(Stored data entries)
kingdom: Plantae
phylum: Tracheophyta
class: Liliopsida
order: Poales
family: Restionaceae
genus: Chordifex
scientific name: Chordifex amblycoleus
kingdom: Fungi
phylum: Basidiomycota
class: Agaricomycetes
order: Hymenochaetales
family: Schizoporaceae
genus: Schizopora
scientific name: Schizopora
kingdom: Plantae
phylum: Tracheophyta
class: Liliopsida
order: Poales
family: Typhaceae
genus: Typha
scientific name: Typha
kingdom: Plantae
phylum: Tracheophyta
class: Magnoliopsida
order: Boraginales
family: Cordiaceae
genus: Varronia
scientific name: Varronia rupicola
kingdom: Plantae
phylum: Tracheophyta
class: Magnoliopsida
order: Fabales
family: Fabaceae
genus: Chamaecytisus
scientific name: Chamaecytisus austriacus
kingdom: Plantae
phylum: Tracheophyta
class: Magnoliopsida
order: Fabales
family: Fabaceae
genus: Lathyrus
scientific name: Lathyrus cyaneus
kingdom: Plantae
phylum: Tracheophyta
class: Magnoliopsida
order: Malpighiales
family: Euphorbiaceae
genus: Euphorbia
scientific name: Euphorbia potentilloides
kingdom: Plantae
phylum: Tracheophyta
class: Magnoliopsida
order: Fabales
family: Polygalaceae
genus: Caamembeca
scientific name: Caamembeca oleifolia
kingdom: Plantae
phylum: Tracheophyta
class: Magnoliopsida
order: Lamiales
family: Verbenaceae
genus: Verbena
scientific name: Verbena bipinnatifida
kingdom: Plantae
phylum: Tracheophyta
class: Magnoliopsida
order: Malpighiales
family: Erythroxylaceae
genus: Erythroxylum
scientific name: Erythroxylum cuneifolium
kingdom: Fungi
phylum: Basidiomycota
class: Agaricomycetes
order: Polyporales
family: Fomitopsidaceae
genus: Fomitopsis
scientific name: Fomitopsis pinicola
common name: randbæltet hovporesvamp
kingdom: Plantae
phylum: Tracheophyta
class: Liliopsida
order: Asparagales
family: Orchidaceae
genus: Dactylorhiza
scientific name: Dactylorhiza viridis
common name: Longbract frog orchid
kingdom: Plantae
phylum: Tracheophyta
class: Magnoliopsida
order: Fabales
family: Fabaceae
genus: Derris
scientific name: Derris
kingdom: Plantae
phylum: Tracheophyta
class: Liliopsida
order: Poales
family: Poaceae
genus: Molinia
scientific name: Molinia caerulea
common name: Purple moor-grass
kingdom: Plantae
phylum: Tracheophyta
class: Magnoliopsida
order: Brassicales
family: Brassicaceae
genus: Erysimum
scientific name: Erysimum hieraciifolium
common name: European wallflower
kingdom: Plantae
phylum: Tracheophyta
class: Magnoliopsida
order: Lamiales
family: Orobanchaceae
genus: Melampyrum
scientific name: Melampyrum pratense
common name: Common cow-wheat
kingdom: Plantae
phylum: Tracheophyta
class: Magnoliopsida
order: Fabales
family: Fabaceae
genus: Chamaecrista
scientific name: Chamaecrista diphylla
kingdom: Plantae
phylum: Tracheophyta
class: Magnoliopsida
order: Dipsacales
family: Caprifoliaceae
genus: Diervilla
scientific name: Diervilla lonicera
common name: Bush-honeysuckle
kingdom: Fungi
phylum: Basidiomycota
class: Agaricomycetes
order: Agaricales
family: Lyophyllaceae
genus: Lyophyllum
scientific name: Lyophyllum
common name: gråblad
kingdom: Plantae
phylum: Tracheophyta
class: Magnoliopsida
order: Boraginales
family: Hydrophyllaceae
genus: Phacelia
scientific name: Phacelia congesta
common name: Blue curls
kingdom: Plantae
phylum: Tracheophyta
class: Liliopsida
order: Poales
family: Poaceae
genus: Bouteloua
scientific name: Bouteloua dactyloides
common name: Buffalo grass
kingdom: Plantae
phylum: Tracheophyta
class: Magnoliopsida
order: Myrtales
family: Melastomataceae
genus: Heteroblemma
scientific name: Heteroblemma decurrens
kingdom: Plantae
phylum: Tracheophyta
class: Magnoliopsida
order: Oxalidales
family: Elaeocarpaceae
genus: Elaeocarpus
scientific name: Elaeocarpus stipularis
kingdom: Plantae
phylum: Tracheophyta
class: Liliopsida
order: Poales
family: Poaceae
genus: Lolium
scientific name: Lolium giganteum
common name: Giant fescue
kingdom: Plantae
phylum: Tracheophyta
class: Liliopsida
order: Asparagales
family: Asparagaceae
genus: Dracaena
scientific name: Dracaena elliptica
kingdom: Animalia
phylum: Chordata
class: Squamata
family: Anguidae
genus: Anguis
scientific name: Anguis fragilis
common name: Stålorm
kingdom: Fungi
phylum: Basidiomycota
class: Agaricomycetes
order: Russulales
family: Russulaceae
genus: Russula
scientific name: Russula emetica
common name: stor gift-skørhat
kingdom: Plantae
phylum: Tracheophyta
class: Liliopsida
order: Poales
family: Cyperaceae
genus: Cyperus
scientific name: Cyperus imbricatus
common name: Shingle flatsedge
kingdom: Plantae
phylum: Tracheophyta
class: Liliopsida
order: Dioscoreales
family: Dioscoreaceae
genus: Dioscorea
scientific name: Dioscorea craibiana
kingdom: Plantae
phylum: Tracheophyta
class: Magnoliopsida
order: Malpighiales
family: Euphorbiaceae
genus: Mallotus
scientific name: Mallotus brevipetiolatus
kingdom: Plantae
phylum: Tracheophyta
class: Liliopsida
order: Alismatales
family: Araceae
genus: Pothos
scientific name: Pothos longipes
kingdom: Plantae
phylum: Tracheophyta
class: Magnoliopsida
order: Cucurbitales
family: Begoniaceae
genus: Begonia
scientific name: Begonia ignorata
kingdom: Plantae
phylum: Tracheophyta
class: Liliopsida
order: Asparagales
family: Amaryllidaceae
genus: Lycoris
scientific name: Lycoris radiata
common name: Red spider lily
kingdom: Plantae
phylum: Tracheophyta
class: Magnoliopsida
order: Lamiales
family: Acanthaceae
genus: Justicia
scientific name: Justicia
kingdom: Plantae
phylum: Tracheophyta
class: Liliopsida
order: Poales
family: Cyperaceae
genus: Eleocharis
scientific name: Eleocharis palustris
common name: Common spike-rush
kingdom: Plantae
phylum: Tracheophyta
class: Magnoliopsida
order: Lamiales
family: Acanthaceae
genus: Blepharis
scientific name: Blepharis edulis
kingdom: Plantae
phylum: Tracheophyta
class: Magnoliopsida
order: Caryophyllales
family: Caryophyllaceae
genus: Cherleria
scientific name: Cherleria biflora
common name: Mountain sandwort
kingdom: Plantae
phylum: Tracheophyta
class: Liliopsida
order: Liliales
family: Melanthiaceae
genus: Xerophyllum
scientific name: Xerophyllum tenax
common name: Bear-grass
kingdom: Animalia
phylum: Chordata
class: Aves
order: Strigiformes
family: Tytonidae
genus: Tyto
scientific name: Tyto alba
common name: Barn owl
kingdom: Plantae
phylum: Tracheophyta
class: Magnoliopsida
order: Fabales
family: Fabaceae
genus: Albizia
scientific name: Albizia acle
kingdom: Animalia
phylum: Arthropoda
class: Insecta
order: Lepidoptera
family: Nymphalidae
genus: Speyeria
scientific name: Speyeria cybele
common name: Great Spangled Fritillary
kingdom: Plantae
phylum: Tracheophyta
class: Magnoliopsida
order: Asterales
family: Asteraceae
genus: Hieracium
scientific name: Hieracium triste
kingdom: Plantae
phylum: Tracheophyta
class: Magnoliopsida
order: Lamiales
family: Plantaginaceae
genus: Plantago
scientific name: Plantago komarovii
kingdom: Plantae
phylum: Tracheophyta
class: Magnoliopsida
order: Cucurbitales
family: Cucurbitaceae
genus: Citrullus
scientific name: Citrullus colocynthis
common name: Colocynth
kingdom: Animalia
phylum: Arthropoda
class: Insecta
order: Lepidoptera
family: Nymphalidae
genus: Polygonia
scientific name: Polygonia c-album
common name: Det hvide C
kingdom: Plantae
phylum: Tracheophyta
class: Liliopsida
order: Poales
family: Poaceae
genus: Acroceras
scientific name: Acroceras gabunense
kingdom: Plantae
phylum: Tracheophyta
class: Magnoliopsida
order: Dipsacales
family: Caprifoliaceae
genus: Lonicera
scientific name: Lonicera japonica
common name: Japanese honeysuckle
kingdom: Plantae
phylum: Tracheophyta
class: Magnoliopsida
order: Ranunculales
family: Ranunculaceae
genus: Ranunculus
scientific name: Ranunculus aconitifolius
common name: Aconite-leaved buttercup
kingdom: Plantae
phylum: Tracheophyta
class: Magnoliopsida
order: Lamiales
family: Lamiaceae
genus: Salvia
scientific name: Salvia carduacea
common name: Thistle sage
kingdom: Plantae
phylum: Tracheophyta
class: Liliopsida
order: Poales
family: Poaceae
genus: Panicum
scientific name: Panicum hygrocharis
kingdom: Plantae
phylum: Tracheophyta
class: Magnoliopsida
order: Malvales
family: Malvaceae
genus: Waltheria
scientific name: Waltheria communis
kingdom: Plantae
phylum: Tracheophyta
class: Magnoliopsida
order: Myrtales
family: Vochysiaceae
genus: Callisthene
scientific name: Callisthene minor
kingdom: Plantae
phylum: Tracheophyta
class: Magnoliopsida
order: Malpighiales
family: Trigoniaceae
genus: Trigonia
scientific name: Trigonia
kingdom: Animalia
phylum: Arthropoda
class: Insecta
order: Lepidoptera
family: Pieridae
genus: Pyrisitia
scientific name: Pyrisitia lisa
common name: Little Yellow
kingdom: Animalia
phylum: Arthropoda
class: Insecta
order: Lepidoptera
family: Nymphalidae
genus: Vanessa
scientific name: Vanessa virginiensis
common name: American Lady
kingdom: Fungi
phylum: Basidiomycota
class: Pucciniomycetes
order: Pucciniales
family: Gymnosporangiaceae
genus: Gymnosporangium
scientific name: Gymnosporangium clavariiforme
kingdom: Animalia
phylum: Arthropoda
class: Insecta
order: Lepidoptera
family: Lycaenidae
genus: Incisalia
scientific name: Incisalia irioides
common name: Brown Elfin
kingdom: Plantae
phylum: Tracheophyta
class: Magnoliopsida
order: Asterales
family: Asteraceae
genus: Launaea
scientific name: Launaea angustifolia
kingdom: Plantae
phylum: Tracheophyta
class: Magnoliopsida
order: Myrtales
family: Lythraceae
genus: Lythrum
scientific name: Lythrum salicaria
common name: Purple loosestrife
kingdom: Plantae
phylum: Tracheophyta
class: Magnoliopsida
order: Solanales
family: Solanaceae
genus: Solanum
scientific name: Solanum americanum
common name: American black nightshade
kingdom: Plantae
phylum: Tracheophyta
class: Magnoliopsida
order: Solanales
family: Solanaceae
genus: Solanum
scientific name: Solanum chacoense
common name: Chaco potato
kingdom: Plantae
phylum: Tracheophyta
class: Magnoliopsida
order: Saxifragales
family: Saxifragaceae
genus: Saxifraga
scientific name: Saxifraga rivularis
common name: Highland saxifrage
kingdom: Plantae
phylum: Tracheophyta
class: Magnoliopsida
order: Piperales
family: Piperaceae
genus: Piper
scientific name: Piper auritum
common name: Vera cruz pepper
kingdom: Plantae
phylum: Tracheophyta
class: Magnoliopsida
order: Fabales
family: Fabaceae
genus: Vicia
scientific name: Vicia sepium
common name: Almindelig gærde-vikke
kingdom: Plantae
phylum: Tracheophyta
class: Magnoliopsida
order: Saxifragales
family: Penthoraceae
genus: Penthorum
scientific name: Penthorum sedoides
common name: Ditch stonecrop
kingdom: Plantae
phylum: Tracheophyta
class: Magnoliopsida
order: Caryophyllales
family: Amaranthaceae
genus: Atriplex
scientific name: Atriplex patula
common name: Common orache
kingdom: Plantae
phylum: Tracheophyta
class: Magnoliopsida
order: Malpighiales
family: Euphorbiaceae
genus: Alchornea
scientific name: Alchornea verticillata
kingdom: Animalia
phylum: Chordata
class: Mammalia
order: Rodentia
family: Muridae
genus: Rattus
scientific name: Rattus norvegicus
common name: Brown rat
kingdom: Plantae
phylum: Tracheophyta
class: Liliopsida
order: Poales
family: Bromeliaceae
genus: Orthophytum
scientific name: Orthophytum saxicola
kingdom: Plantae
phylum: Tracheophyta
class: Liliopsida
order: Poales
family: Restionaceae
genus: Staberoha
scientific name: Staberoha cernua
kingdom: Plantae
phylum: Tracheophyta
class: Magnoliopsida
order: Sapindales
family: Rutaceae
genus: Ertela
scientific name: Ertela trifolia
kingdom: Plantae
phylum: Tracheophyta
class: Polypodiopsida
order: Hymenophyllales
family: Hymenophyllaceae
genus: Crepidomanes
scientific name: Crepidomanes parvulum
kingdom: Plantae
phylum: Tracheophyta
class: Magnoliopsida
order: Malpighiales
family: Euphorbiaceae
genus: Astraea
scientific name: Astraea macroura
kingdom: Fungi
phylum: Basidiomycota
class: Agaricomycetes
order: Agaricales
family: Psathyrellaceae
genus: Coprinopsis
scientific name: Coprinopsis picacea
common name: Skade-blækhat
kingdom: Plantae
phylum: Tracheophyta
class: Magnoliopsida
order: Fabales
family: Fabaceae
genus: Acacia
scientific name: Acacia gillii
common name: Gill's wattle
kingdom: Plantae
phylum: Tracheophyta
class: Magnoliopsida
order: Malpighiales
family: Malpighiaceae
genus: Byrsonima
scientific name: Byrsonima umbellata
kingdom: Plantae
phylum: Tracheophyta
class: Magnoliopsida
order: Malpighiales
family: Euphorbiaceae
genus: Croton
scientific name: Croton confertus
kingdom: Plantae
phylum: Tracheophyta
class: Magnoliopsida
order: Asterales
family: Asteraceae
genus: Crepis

» **WHAT IS BEING ASKED**:
Give the lines of the entries above as a JSON list of strings, one string per line and no blank lines, from the line that contains "family: Amaranthaceae" to the line that contains "genus: Crepidomanes", both included.

» **REPLY TO THE EXERCISE**:
[
  "family: Amaranthaceae",
  "genus: Atriplex",
  "scientific name: Atriplex patula",
  "common name: Common orache",
  "kingdom: Plantae",
  "phylum: Tracheophyta",
  "class: Magnoliopsida",
  "order: Malpighiales",
  "family: Euphorbiaceae",
  "genus: Alchornea",
  "scientific name: Alchornea verticillata",
  "kingdom: Animalia",
  "phylum: Chordata",
  "class: Mammalia",
  "order: Rodentia",
  "family: Muridae",
  "genus: Rattus",
  "scientific name: Rattus norvegicus",
  "common name: Brown rat",
  "kingdom: Plantae",
  "phylum: Tracheophyta",
  "class: Liliopsida",
  "order: Poales",
  "family: Bromeliaceae",
  "genus: Orthophytum",
  "scientific name: Orthophytum saxicola",
  "kingdom: Plantae",
  "phylum: Tracheophyta",
  "class: Liliopsida",
  "order: Poales",
  "family: Restionaceae",
  "genus: Staberoha",
  "scientific name: Staberoha cernua",
  "kingdom: Plantae",
  "phylum: Tracheophyta",
  "class: Magnoliopsida",
  "order: Sapindales",
  "family: Rutaceae",
  "genus: Ertela",
  "scientific name: Ertela trifolia",
  "kingdom: Plantae",
  "phylum: Tracheophyta",
  "class: Polypodiopsida",
  "order: Hymenophyllales",
  "family: Hymenophyllaceae",
  "genus: Crepidomanes"
]